The IJ also found that Jorge-Tzoc failed to establish a well founded fear of future persecution. For this conclusion, she relied on the continued presence of Jorge-Tzoc's family members in their village, Jorge-Tzoc's own continued presence in Guatemala for eleven years, his failure to apply for asylum as soon as he arrived, and the improved conditions in Guatemala after the 1996 peace accords. If the IJ finds on remand that Jorge-Tzoc established past persecution, a different analysis will be required. Past persecution creates a presumption of future persecution, which the government can then rebut by demonstrating that (1) there has been a fundamental change in circumstances in Guatemala so that Jorge-Tzoc's fear can no longer be considered well founded; or (2) he could avoid persecution by moving to another part of Guatemala. 8 C.F.R. § 208.13(b)(1)(i)(A),(B).
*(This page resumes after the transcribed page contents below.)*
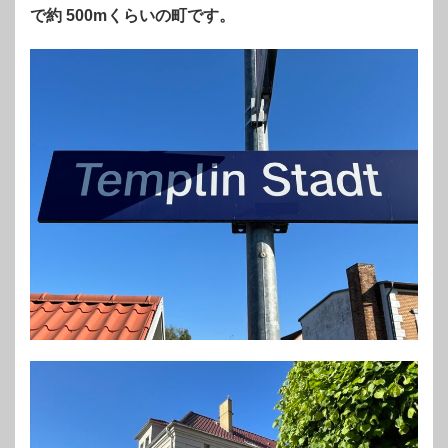
で約 500mくらいの町です。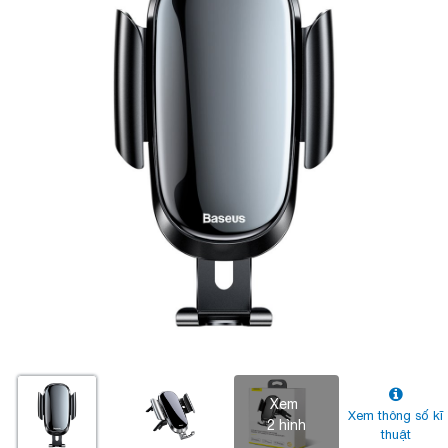
Xem
Xem thông số kĩ
2 hình
thuật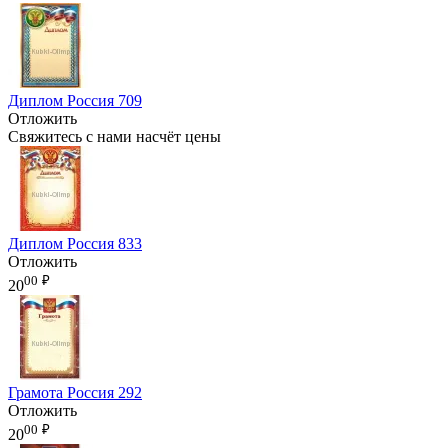
Диплом Россия 709
Отложить
Свяжитесь с нами насчёт цены
Диплом Россия 833
Отложить
00
₽
20
Грамота Россия 292
Отложить
00
₽
20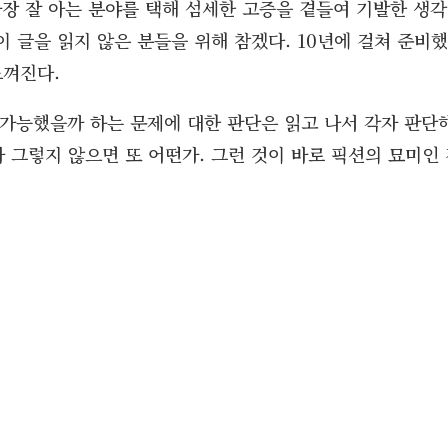
장 잘 아는 분야를 택해 섬세한 고증을 곁들여 기발한 생각
이 글을 읽지 않은 분들을 위해 참겠다. 10년에 걸쳐 준비했
느껴진다.
 가능했을까 하는 문제에 대한 판단은 읽고 나서 각자 판단
 그렇지 않으면 또 어떤가. 그런 것이 바로 픽션의 묘미인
For the reasons we have discussed, we vacate the IJ's finding that Jorge-Tzoc did not establish entitlement to asylum as well as the removal order. We leave undisturbed, based on abandonment of these issues, the findings that Jorge-Tzoc was not entitled to withholding of removal or relief pursuant to the Convention Against Torture. The stay of removal previously granted is vacated because we have completed our consideration of this petition. Finally, we remand for further proceedings consistent with this opinion.
1. Jorge-Tzoc also submitted death certificates for his sister and her husband, which showed that both were killed by multiple gunshot wounds.